America, reconnect with the world

September 12, 2002

Last September, I grieved. In April, I visited lower Manhattan, where floodlights boosted towers of light that magically seemed to touch the skies.

What a year this has been – By for America and for the rest of the world. Immediately after Sept. 11, 2001, Americans had to learn, or relearn, some basic lessons about the nature of the world, lessons about human vulnerability and interdependence, and about the importance of our values to who we are.

During the somber days and weeks that followed last year's horrifying attacks, most Americans – in New York City, in Washington, in Pennsylvania, and in communities throughout the land – seemed to connect almost instinctively with those truths. People looked after each other. Messages of condolence and support streamed in from around the world, and Americans took heart from those acts of friendship. President Bush showed inspired leadership by stressing that the terrorists had attacked the fabric of civilized life, and by pulling together a truly global coalition to confront them.

Now, too many of those lessons seem in danger of being lost. A few weeks ago Vice President Dick Cheney and Defense Secretary Donald Rumsfeld started arguing that the United States has the right to initiate a war against Iraq – and to do so alone, if need be.

These arguments met with a tsunami of opposition from allies, and considerable criticism at home. So the administration backtracked. President Bush agreed to consult with Congress before launching a new war against Iraq, and to seek a resolution from the UN that could act as an ultimatum against President Saddam Hussein.

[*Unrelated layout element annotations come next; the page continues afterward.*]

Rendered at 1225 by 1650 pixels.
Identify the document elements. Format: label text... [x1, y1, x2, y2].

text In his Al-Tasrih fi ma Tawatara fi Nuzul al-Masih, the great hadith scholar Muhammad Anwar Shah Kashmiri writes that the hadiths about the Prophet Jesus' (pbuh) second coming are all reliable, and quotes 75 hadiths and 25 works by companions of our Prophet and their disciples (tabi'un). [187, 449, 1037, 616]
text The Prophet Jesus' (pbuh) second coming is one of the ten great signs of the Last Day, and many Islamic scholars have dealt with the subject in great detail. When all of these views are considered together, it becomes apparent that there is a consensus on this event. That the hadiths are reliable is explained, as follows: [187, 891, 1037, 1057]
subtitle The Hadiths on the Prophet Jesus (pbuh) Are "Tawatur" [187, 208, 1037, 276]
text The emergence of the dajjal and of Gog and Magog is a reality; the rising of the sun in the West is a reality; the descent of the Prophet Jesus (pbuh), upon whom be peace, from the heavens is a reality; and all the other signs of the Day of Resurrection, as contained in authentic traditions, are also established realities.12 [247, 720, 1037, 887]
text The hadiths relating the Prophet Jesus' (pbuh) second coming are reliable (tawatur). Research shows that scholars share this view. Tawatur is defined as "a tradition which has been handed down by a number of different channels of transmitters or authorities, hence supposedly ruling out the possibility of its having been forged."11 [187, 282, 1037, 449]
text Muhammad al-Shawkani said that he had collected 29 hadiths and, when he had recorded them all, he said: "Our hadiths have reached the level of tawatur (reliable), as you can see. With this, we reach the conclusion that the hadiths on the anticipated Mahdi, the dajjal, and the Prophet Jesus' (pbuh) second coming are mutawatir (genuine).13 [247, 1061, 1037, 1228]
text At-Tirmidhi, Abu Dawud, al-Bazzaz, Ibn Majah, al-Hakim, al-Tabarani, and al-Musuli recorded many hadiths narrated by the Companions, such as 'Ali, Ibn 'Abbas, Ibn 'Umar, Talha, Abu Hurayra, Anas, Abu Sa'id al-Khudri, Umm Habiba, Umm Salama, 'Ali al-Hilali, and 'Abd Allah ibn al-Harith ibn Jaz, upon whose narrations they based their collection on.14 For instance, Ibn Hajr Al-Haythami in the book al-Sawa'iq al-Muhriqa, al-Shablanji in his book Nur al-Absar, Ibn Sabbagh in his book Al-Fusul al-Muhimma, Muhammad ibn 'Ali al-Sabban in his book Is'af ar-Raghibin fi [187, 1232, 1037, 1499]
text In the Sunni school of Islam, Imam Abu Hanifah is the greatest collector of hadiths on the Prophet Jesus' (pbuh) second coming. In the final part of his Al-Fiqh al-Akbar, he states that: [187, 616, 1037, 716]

With the big speeches Bush has made this week, he has taken some small steps toward this broader approach. But he and his Cabinet members still claim they don't need any formal declaration of war from Congress before they launch operations against Iraq. And they warn, too, that they would not feel constrained from starting this war by anything that the UN might achieve in the meantime, including resuming weapons inspections in Iraq.

This president's unilateralism is very different from the approach pursued by the first President Bush 12 years ago, in the buildup to Operation Desert Storm. After Mr. Hussein invaded Kuwait in 1990, the first President Bush went almost immediately to the UN Security Council, winning a resolution that confirmed that Iraq's invasion and annexation of Kuwait were illegal and should be reversed. After several mediation attempts failed, the president won a further UN resolution warning Hussein to leave Iraq by Jan. 15 or else.

In early January 1991, many in Congress remained wary of war. But three days before the UN deadline, Congress passed a resolution authorizing use of the military "to drive Iraqi forces out of occupied Kuwait to gain compliance with the UN resolutions." Bush and his advisers had leveraged the global legitimacy their plans had won into the domestic mandate they rightly felt they needed before launching Desert Storm.

The current President Bush seems to have turned away from such diplomatic-political subtlety, and from the focus on global coalition-maintenance that marked his father's statesmanship. Why? Did he not appreciate the value of the broad global coalition that backed his military campaign against the Taliban? Why does he seem so close to following the reckless, unilateralist policies that Messrs. Cheney and Rumsfeld apparently favor?

Meanwhile, another kind of American unilateralism is already threatening to undermine the fragile political gains in Afghanistan. This is the unilateralism of the tight purse and the blinkered vision. The Afghan allies that Washington had won to its cause last fall were attracted, in the main, by the promise of a new era of security and development in their long-troubled land. Believing in that vision, they agreed to act forcefully against the Taliban, and to help uproot Al Qaeda from their land. American officials made visionary promises that this time round they would not turn their backs on Afghanistan after victory.

The US would not have had to underwrite the rebuilding of Afghanistan on its own. It had a broad coalition ready to help. But this vital reconstruction effort required American leadership just as much as the military effort did.

So far, Washington's commitment to spearheading the real social and political rehabilitation of Afghanistan has fallen far short. Afghans still face a chronic lack of public security. Now the administration wants to shift attention – and massive spending – to preparations for a foolhardy new venture in Iraq.

It is not too late to reverse course. Many international statesmen stand ready to help explore the kinds of initiatives that can ease worries about Hussein's weapons programs, and deescalate tensions. There are measures short of war that can and must be tried – with Iraq, as with North Korea.

Nor is it too late to do better by Afghanistan, either. What it takes in both cases is a reconnection with the deep lesson of last Sept. 11: American interdependency with the rest of the world.

• Helena Cobban is the author of five books on international issues.